--- Written task ---
Among the entries below, only the lines starting at the one with "X428552Y178526D01*" and ending at the one with "X189067Y174049D01*", both included, are to be printed exactly.

--- Input ---
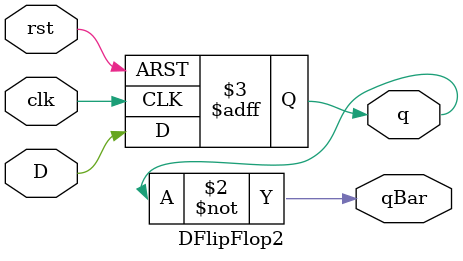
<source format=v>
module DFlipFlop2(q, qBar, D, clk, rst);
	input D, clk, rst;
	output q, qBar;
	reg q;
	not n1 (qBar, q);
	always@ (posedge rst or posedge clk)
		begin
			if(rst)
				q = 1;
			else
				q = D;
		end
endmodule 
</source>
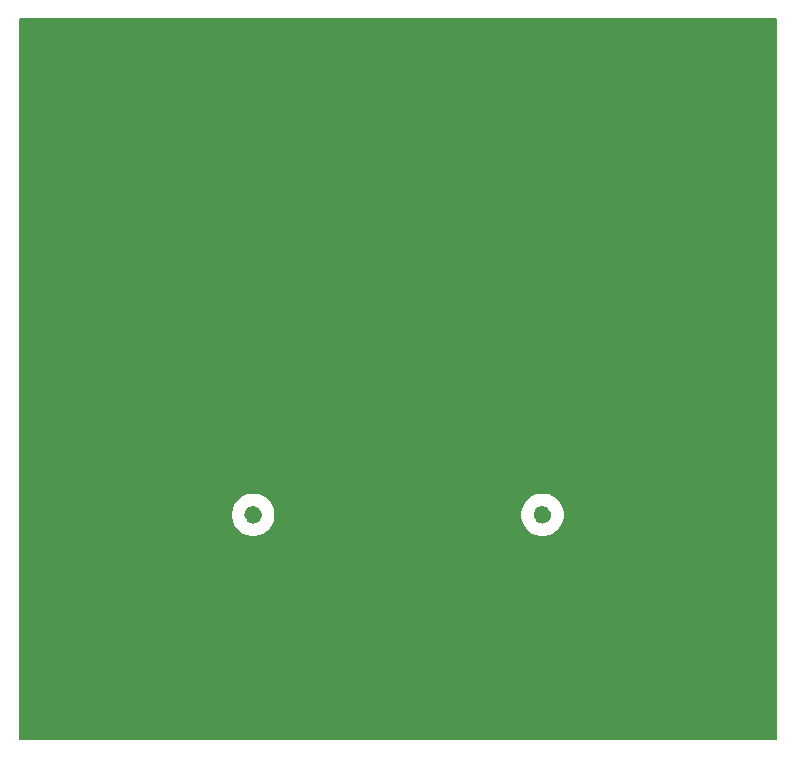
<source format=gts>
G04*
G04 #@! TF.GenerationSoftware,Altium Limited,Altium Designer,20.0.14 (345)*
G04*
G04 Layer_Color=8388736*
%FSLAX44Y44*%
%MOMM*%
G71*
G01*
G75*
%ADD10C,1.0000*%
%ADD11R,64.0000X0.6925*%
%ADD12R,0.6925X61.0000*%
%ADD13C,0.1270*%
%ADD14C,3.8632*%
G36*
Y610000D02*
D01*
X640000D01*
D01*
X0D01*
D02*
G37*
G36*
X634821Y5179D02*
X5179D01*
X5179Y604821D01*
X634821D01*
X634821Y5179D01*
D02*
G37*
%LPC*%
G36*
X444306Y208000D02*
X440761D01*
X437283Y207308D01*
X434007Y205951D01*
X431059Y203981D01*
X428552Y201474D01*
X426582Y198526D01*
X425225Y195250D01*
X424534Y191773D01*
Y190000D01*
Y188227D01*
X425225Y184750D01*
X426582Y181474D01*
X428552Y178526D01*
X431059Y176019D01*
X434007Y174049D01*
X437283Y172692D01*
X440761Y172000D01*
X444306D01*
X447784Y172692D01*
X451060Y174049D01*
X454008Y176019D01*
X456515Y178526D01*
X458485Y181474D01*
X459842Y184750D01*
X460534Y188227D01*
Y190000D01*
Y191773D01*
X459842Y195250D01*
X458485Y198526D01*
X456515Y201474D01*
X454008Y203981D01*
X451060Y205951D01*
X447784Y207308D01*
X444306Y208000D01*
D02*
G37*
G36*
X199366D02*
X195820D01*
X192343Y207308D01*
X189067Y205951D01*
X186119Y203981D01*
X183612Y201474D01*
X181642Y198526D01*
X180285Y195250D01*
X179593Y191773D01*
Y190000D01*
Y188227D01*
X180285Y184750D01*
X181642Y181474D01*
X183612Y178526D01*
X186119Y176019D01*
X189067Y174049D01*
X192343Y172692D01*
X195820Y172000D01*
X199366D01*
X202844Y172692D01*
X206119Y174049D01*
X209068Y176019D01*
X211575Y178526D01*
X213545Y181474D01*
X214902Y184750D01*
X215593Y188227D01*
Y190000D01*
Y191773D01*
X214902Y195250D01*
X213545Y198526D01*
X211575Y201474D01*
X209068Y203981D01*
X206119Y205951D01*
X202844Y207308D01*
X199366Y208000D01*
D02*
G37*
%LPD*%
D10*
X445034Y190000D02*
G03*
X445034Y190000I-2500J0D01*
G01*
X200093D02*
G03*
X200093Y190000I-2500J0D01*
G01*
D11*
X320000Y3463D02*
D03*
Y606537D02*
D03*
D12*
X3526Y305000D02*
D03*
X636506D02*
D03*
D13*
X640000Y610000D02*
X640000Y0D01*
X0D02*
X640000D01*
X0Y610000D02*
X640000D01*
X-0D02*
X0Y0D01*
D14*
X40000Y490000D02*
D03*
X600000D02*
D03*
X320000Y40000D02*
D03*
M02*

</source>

==

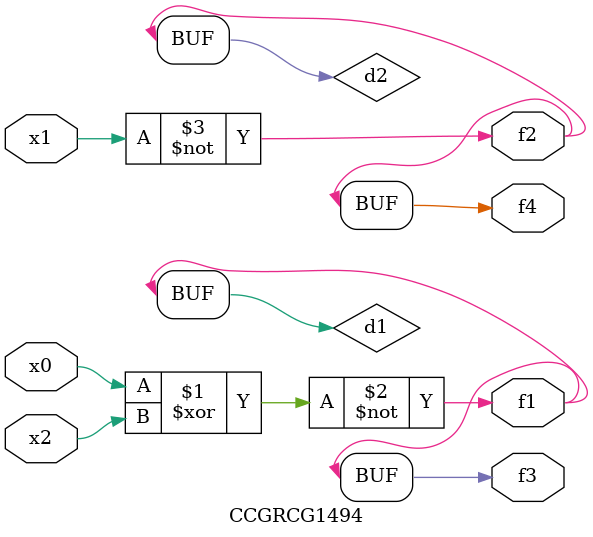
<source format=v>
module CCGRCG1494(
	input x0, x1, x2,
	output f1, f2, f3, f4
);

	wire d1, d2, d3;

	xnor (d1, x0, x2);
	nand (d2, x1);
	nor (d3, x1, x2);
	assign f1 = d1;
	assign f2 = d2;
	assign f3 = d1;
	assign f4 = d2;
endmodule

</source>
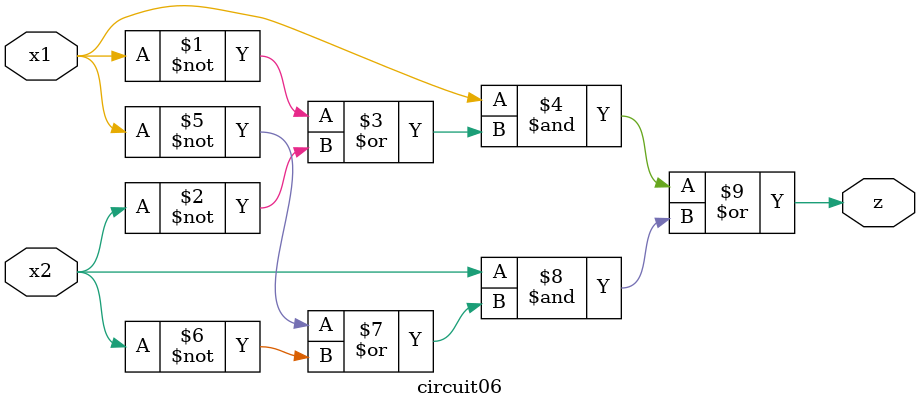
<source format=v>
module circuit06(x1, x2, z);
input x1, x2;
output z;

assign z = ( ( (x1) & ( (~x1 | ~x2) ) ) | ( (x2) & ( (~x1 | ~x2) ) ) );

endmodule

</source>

==

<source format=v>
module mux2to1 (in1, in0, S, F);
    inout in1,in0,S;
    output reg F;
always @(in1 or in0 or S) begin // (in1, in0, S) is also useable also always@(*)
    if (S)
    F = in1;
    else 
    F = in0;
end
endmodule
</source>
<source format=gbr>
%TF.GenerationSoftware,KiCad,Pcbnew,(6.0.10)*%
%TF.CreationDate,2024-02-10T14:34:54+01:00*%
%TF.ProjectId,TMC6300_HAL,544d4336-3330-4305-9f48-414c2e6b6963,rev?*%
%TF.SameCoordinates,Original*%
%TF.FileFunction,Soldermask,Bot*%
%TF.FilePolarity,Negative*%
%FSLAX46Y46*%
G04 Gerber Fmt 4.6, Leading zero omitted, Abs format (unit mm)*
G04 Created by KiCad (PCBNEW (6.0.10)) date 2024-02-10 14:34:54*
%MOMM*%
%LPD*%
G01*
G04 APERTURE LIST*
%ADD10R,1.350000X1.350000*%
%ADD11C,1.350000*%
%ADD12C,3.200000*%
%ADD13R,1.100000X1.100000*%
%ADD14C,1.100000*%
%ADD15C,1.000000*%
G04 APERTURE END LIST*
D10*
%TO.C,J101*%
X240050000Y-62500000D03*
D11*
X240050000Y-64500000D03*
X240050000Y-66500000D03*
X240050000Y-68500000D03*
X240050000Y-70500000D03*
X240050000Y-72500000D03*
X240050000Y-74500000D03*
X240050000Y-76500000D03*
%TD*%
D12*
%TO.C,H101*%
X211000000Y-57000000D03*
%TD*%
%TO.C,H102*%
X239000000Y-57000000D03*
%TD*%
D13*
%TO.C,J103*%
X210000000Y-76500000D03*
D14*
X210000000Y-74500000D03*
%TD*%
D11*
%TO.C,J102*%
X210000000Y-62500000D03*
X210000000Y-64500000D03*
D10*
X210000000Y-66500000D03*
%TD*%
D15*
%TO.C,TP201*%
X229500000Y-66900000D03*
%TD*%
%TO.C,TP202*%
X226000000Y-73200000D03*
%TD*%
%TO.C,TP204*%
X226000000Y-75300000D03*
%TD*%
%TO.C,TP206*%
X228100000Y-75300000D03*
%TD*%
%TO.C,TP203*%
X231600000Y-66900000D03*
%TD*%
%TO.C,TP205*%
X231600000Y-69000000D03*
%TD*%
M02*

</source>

--- Exercise response ---
X428552Y178526D01*
X431059Y176019D01*
X434007Y174049D01*
X437283Y172692D01*
X440761Y172000D01*
X444306D01*
X447784Y172692D01*
X451060Y174049D01*
X454008Y176019D01*
X456515Y178526D01*
X458485Y181474D01*
X459842Y184750D01*
X460534Y188227D01*
Y190000D01*
Y191773D01*
X459842Y195250D01*
X458485Y198526D01*
X456515Y201474D01*
X454008Y203981D01*
X451060Y205951D01*
X447784Y207308D01*
X444306Y208000D01*
D02*
G37*
G36*
X199366D02*
X195820D01*
X192343Y207308D01*
X189067Y205951D01*
X186119Y203981D01*
X183612Y201474D01*
X181642Y198526D01*
X180285Y195250D01*
X179593Y191773D01*
Y190000D01*
Y188227D01*
X180285Y184750D01*
X181642Y181474D01*
X183612Y178526D01*
X186119Y176019D01*
X189067Y174049D01*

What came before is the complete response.